American baseball player (1896–1942)

Valentine John Picinich (September 8, 1896 – December 5, 1942) was an American professional baseball catcher. He played in Major League Baseball (MLB) from 1916 to 1933 for the Philadelphia Athletics, Washington Senators, Boston Red Sox, Cincinnati Reds, Brooklyn Robins / Dodgers, and Pittsburgh Pirates.

In 18 seasons, Picinich played in 1,037 games and hit .258 with 26 home runs and 298 RBI. He caught three no-hitters in his first eight major league seasons and he was the personal catcher for Walter Johnson for four seasons. Picinich was a minor league manager after his playing career ended. He died of pneumonia in 1942.

==Career==
After spending one year at Princeton University, Picinich left school to pursue a professional baseball career with the Philadelphia Athletics. He debuted with the Athletics in 1916 and played with the team through 1917. From 1918 to 1922, Picinich played for the Washington Senators and was the personal catcher for Walter Johnson; he only sat out two of Johnson's games during that time. Picinich caught three no-hitters, all early in his career (one by Bullet Joe Bush, 1916; one by Johnson, 1920; and one by Howard Ehmke, 1923).

Picinich may have had his best season for the Cincinnati Reds in 1928. He played in a major league career-high 96 games that year and hit .302. The next year, Picinich appeared in 93 games, but his batting average dropped to .260. He seemed to struggle defensively that year, leading the league in two dubious categories: passed balls (9) and stolen bases allowed (75).
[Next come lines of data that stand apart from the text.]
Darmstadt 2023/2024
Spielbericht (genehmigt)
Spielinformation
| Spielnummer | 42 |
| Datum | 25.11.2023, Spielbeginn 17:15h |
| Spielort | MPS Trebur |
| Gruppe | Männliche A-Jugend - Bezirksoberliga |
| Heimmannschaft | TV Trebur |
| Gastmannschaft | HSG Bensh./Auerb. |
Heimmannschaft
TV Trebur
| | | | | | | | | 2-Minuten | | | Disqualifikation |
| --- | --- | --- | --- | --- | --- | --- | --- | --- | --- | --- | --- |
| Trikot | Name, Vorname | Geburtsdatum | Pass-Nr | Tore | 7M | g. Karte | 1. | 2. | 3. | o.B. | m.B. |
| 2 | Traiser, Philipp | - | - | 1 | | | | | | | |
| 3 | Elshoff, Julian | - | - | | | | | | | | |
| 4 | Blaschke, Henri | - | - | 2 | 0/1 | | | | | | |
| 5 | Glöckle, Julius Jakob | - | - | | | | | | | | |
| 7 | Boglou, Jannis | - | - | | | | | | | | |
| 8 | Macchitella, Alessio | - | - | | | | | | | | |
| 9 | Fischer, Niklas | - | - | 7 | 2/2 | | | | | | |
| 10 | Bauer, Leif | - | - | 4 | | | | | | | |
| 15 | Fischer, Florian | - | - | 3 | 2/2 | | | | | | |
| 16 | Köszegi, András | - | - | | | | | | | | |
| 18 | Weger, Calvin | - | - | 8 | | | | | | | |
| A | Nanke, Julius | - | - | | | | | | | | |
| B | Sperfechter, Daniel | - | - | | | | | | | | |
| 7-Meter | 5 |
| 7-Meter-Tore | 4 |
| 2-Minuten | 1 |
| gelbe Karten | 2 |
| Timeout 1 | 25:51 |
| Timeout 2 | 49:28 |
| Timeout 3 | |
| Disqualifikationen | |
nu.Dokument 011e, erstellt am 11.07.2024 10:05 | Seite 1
After 1929, Picinich never played in more than 41 major league games in any season. He last appeared in the major leagues with the Pittsburgh Pirates in 1933. In 1934, he wrote to Ford Frick to say that he was creating a baseball school in Brooklyn. Picinich then spent four seasons managing in the minor leagues.

==Later life==
After leaving baseball, Picinich bought a chicken farm in Maine. He then worked as the personnel service and morale director for Bath Iron Works. In 1942, Picinich contracted bronchial influenza and was diagnosed with pneumonia a few days later. He died in Nobleboro, Maine, at the age of 46. He was survived by his parents, a wife, and a daughter, Barbara.

His daughter was married to Roland L. Bragg, U.S. Army paratrooper and the namesake of Fort Bragg.